If you have been affected by content on these harmful websites, then please seek support by contacting the following organisations:

https://www.mind.org.uk/

https://www.rethink.org/

https://www.beateatingdisorders.org.uk/

http://www.anorexiabulimiacare.org.uk/

2 March 2018

Empowered, Inspired and Motivated...


I’m not sure how to pinpoint exactly how I felt yesterday evening. As soon as Jonny Benjamin MBE and Neil Laybourn walked into Hallam Hall I felt a wave of emotions- excitement, nerves and pride. Firstly, I couldn’t believe that the event was actually happening considering that everything was against us in terms of the weather, but secondly, all of the attendees that made it were going to have the opportunity to see one of the most inspirational speeches I have ever witnessed. Thank you to the wonderful society committee members, the Students’ Union and the university, the event was going ahead and I could not wait to see the impact it would have.

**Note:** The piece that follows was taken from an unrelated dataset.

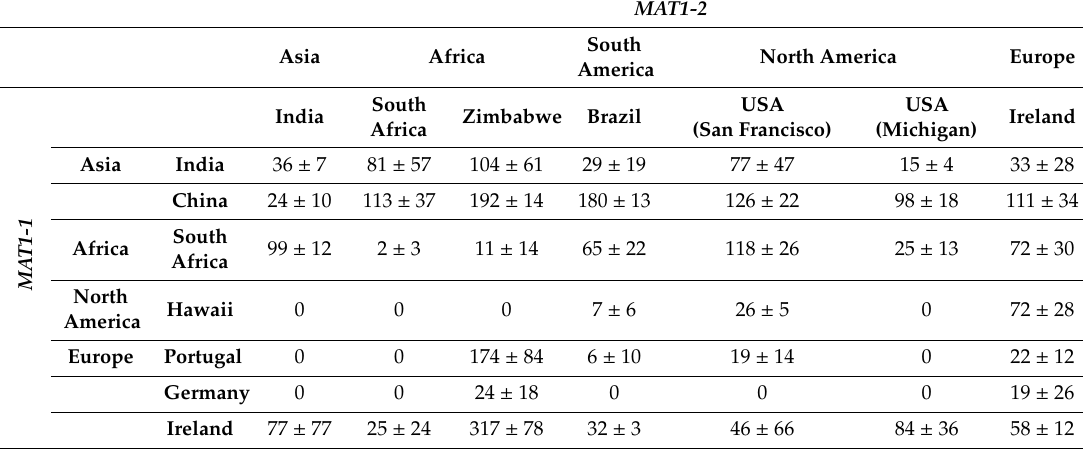
Table 2. Number of cleistothecia produced (per 9 cm Petri dish) in crosses between six isolates of MAT1-1 and six isolates of MAT1-2 genotype of A. fumigatus * from di ff erent continents and countries worldwide. Crossing results with Irish tester strains are included for comparison. Numbers are mean of three replicates ±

This next moment I am about to detail is something I never thought that I would be able to do. Neil asked me if this was the first time I had heard them speak and I detailed that actually this was the second time I have had the pleasure of hearing their story. Naturally he asked me where I had heard them previously, and whilst beaming with pride I told him that it was when I was at Rharian Fields Specialist Eating Disorder Unit in Grimsby. I say beaming with pride, but the pride wasn’t solely based on the fact that my illness had led to hospitalisation, but pride that I was now stood in front of them as one of the society committee members that had helped to bring them to the university. I had been at an incredibly low point in my life when I had seen them first time round, stood at the side of the room at NAViGO House buried amongst other attendees; embarrassed that they may notice me and ashamed of where my illness had left me. This time was completely different. I was so proud of my journey and how far I have come from the place I found myself in 3 years ago.

I hope that one day everybody will be able to talk about mental illness in this way. Of course it is important to acknowledge the low points, but these should be viewed like platforms that have pushed you on to that next step. When I was suffering I felt embarrassed, ashamed and like a failure, but now I can look back on those moments and see how much I have progressed. I know that some people look at a diagnosis of a mental illness as a label of shame, but why? I think that listening to Jonny last night demonstrates exactly why our mindset needs to change about how we perceive mental health conditions. He is doing amazing things and still struggles with the illness that has brought him to where he is today. That isn’t due to a miraculous turn of events; it is due to him making it happen. He chose recovery, he chose to speak out and he chose to see the positives in a situation that once led him to try and take his own life. I think that is incredible.

I am still in awe of what I listened to last night and I am delighted to have had the opportunity to speak alongside both Jonny and Neil during the question and answer session sharing my personal experiences. It felt like a dream and now I want to make it my career. I want people to see that mental health recovery is something to be celebrated, not something that should be hidden away, pretending it never happened. I am ready to share my story further and reach out to those that feel exactly how I did 3 years ago. It’s time for me to try and make this happen and follow in the footsteps of the role models I witnessed last night. I would like to thank Jonny and Neil for not only sharing their incredible story with an engaged audience last night, but for inspiring me once again to take that next step in raising awareness of mental illness.